Work task
Each line of the data below goes into the copy exactly; pictures do not.

══ Data shown ══

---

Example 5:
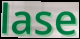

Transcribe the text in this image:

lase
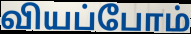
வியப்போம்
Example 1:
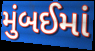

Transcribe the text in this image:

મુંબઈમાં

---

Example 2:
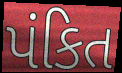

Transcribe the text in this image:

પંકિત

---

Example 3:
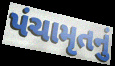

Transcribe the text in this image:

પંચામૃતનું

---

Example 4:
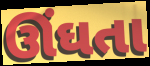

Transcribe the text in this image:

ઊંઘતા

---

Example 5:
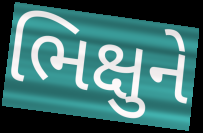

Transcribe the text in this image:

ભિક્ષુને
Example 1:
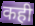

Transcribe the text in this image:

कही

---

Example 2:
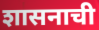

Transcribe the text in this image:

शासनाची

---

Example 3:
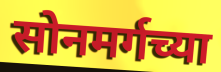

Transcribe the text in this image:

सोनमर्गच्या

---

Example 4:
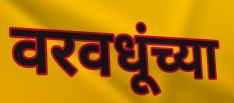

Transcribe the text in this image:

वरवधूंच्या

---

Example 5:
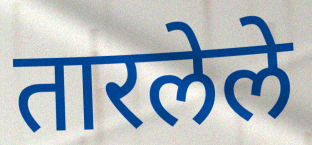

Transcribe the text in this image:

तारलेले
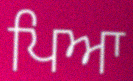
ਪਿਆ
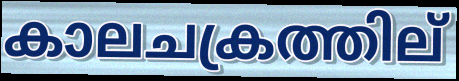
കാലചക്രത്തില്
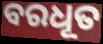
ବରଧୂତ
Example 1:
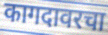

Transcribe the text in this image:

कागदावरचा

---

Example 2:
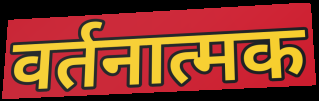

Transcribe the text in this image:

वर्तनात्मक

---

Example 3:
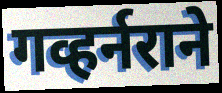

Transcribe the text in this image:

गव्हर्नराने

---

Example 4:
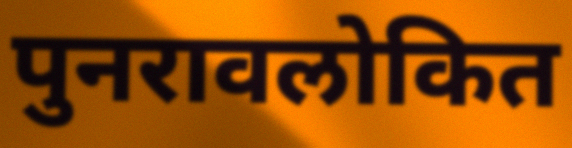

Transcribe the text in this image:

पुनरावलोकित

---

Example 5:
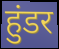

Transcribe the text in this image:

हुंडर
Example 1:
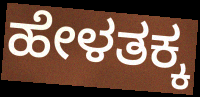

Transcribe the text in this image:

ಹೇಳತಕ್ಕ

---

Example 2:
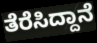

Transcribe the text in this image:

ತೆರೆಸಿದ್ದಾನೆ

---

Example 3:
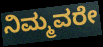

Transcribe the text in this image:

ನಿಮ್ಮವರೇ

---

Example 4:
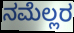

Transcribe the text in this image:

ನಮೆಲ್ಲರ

═══

Answer section
---

Example 5:

Transcribe the text in this image:

lase
வியப்போம்
Example 1:

Transcribe the text in this image:

મુંબઈમાં

---

Example 2:

Transcribe the text in this image:

પંકિત

---

Example 3:

Transcribe the text in this image:

પંચામૃતનું

---

Example 4:

Transcribe the text in this image:

ઊંઘતા

---

Example 5:

Transcribe the text in this image:

ભિક્ષુને
Example 1:

Transcribe the text in this image:

कही

---

Example 2:

Transcribe the text in this image:

शासनाची

---

Example 3:

Transcribe the text in this image:

सोनमर्गच्या

---

Example 4:

Transcribe the text in this image:

वरवधूंच्या

---

Example 5:

Transcribe the text in this image:

तारलेले
ਪਿਆ
കാലചക്രത്തില്
ବରଧୂତ
Example 1:

Transcribe the text in this image:

कागदावरचा

---

Example 2:

Transcribe the text in this image:

वर्तनात्मक

---

Example 3:

Transcribe the text in this image:

गव्हर्नराने

---

Example 4:

Transcribe the text in this image:

पुनरावलोकित

---

Example 5:

Transcribe the text in this image:

हुंडर
Example 1:

Transcribe the text in this image:

ಹೇಳತಕ್ಕ

---

Example 2:

Transcribe the text in this image:

ತೆರೆಸಿದ್ದಾನೆ

---

Example 3:

Transcribe the text in this image:

ನಿಮ್ಮವರೇ

---

Example 4:

Transcribe the text in this image:

ನಮೆಲ್ಲರ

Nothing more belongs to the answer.